Here's why getting over your first love feels impossible

Then l astly, what type of person would you have to be to attract and keep the kind of person you want? Who would you have to be to attract your person to you; the relationship of your dreams? Now is the time to re-invent your reality. I know it can feel daunting, but creating newness, excitement and passion in your life is only going to bring more of that to you.

Where have you always wanted to travel?

Now is your chance to bring in more of what you love into your life. Now is the time to start that new yoga class or take the online business course. Now is the time to be true to yourself and what you love. Add new people to your life, new social circles, new clients. Add in people that you genuinely like and click with. Every day, be committed to showing up for yourself and your joy. Plus, your mind will begin to forget about attracting your new person, and will focus more about attracting a rad life for yourself.

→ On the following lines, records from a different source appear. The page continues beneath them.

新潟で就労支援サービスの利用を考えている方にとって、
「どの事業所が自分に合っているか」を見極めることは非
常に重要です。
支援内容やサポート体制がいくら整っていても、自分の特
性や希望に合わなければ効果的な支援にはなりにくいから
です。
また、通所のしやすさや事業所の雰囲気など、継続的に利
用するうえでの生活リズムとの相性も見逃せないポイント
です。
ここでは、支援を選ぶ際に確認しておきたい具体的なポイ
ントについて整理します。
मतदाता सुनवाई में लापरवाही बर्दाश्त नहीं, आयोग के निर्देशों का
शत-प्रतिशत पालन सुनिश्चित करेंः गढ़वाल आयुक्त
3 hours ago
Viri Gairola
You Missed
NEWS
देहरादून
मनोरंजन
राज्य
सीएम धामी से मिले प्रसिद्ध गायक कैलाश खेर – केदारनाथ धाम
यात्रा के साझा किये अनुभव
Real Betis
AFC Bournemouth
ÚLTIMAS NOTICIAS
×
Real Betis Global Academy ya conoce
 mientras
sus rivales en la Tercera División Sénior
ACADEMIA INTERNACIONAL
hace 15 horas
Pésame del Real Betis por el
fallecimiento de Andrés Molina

This new person will just be a byproduct of the incredible energy you have. Read About Our Story. The hard but doable! Firstly, feel it. Feel sad. Feel angry. Feel confused. Know that feelings are ever-changing. Be conscious of your feelings and notice when they switch to feelings of joy, happiness, gratitude, clarity or excitement and relish in those moments. Let yourself off the hook for not saying the perfect thing to them during the breakup.

Accepting he or she is not your person at least not for right now. Create a new vision for the future. When we open ourselves up to new possibilities, the world brings us an abundance of opportunities. Have gratitude. Gratitude for taking a risk.

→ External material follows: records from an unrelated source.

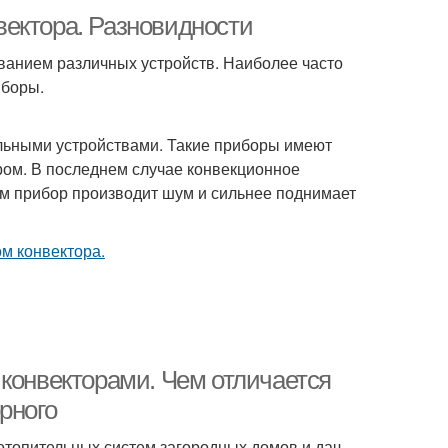
ектора. Разновидности
ванием различных устройств. Наиболее часто
иборы.
ьными устройствами. Такие приборы имеют
ром. В последнем случае конвекционное
ом прибор производит шум и сильнее поднимает
 конвекторами. Чем отличается
рного
топительных систем загородных домов и дач,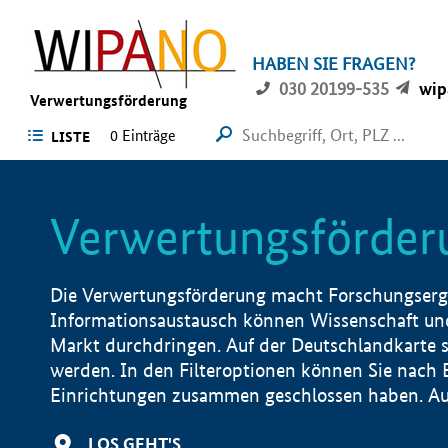
HABEN SIE FRAGEN?
030 20199-535
wip
Verwertungsförderung
0 Einträge
LISTE
Verwertungsförder
Die Verwertungsförderung macht Forschungsergeb
Informationsaustausch können Wissenschaft und
Markt durchdringen. Auf der Deutschlandkarte s
werden. In den Filteroptionen können Sie nach
Einrichtungen zusammen geschlossen haben. Auß
LOS GEHT'S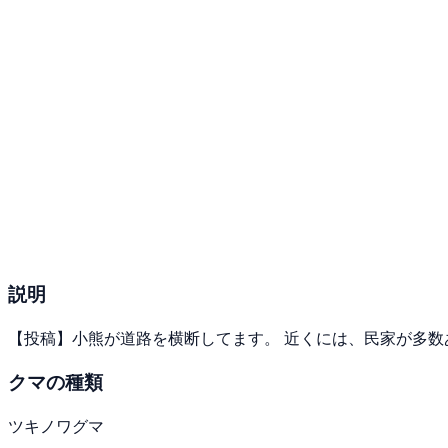
説明
【投稿】小熊が道路を横断してます。 近くには、民家が多数
クマの種類
ツキノワグマ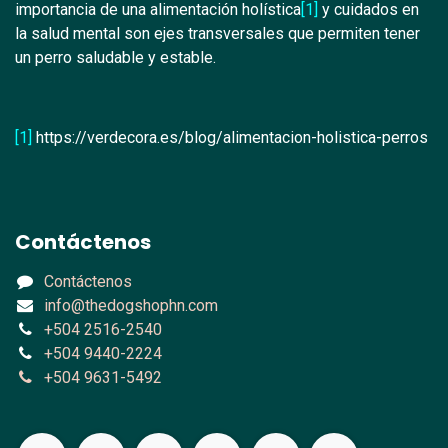
importancia de una alimentación holística
[1]
y cuidados en
la salud mental son ejes transversales que permiten tener
un perro saludable y estable.
[1]
https://verdecora.es/blog/alimentacion-holistica-perros
Contáctenos
Contáctenos
info@thedogshophn.com
+504 2516-2540
+504 9440-2224
+504 9631-5492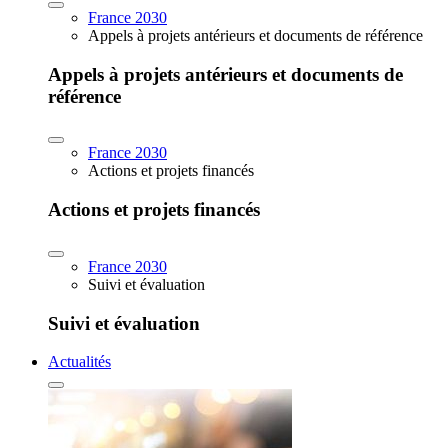
France 2030
Appels à projets antérieurs et documents de référence
Appels à projets antérieurs et documents de
référence
France 2030
Actions et projets financés
Actions et projets financés
France 2030
Suivi et évaluation
Suivi et évaluation
Actualités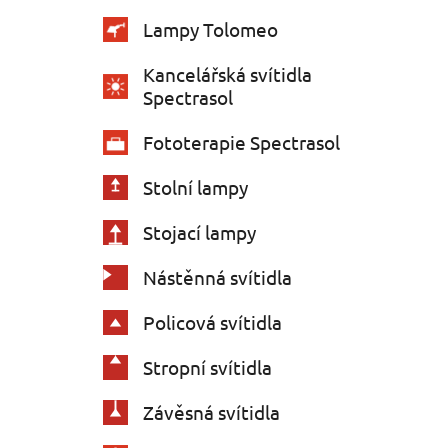
Lampy Tolomeo
Kancelářská svítidla
Spectrasol
Fototerapie Spectrasol
Stolní lampy
Stojací lampy
Nástěnná svítidla
Policová svítidla
Stropní svítidla
Závěsná svítidla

Be grateful and relish in the fact that it was YOU: YOU attracted a person with those incredible qualities and because it was YOU who attracted that, you can attract those qualities to you again. Seeing rejection as a way to open up space for the right things to come in. Write out your new ideal relationship. Get SO specific. What is their personality like?

The 7 things i did to get over a big breakup — and why research says they work

How do they make you feel? Create newness Now is the time to re-invent your reality. Comments are closed.